(Data records)
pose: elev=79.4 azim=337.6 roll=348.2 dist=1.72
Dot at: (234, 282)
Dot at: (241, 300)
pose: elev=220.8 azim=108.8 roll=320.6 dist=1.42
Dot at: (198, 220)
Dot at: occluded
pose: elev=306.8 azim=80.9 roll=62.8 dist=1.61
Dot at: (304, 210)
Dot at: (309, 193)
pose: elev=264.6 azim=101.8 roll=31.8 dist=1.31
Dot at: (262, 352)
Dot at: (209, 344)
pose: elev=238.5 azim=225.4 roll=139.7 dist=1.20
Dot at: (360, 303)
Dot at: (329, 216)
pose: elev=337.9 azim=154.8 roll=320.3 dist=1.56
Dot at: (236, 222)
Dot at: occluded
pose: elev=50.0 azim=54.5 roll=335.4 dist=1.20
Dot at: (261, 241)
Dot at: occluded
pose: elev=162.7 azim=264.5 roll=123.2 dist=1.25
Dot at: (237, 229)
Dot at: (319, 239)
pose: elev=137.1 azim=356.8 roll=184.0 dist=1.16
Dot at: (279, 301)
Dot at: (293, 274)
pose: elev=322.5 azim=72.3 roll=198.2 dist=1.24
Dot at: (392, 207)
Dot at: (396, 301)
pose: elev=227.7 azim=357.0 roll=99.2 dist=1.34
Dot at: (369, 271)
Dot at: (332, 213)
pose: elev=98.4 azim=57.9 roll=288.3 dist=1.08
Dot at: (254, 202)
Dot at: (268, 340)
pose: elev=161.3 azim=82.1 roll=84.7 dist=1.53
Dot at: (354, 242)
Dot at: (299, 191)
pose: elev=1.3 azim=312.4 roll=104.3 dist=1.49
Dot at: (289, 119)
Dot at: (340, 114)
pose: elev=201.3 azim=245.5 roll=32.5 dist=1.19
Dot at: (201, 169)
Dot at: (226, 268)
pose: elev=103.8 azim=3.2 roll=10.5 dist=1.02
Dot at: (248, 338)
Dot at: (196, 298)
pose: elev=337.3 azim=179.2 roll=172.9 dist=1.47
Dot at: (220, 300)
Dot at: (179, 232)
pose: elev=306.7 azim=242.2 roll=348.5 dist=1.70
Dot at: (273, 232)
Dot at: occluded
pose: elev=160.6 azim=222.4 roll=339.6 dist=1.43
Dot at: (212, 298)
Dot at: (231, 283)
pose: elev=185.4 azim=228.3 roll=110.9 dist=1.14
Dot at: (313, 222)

EXERCISE OBJECTIVE: Copy the whole listing above word for word, with every line unchanged.

RESPONSE TO THE TASK:
pose: elev=79.4 azim=337.6 roll=348.2 dist=1.72
Dot at: (234, 282)
Dot at: (241, 300)
pose: elev=220.8 azim=108.8 roll=320.6 dist=1.42
Dot at: (198, 220)
Dot at: occluded
pose: elev=306.8 azim=80.9 roll=62.8 dist=1.61
Dot at: (304, 210)
Dot at: (309, 193)
pose: elev=264.6 azim=101.8 roll=31.8 dist=1.31
Dot at: (262, 352)
Dot at: (209, 344)
pose: elev=238.5 azim=225.4 roll=139.7 dist=1.20
Dot at: (360, 303)
Dot at: (329, 216)
pose: elev=337.9 azim=154.8 roll=320.3 dist=1.56
Dot at: (236, 222)
Dot at: occluded
pose: elev=50.0 azim=54.5 roll=335.4 dist=1.20
Dot at: (261, 241)
Dot at: occluded
pose: elev=162.7 azim=264.5 roll=123.2 dist=1.25
Dot at: (237, 229)
Dot at: (319, 239)
pose: elev=137.1 azim=356.8 roll=184.0 dist=1.16
Dot at: (279, 301)
Dot at: (293, 274)
pose: elev=322.5 azim=72.3 roll=198.2 dist=1.24
Dot at: (392, 207)
Dot at: (396, 301)
pose: elev=227.7 azim=357.0 roll=99.2 dist=1.34
Dot at: (369, 271)
Dot at: (332, 213)
pose: elev=98.4 azim=57.9 roll=288.3 dist=1.08
Dot at: (254, 202)
Dot at: (268, 340)
pose: elev=161.3 azim=82.1 roll=84.7 dist=1.53
Dot at: (354, 242)
Dot at: (299, 191)
pose: elev=1.3 azim=312.4 roll=104.3 dist=1.49
Dot at: (289, 119)
Dot at: (340, 114)
pose: elev=201.3 azim=245.5 roll=32.5 dist=1.19
Dot at: (201, 169)
Dot at: (226, 268)
pose: elev=103.8 azim=3.2 roll=10.5 dist=1.02
Dot at: (248, 338)
Dot at: (196, 298)
pose: elev=337.3 azim=179.2 roll=172.9 dist=1.47
Dot at: (220, 300)
Dot at: (179, 232)
pose: elev=306.7 azim=242.2 roll=348.5 dist=1.70
Dot at: (273, 232)
Dot at: occluded
pose: elev=160.6 azim=222.4 roll=339.6 dist=1.43
Dot at: (212, 298)
Dot at: (231, 283)
pose: elev=185.4 azim=228.3 roll=110.9 dist=1.14
Dot at: (313, 222)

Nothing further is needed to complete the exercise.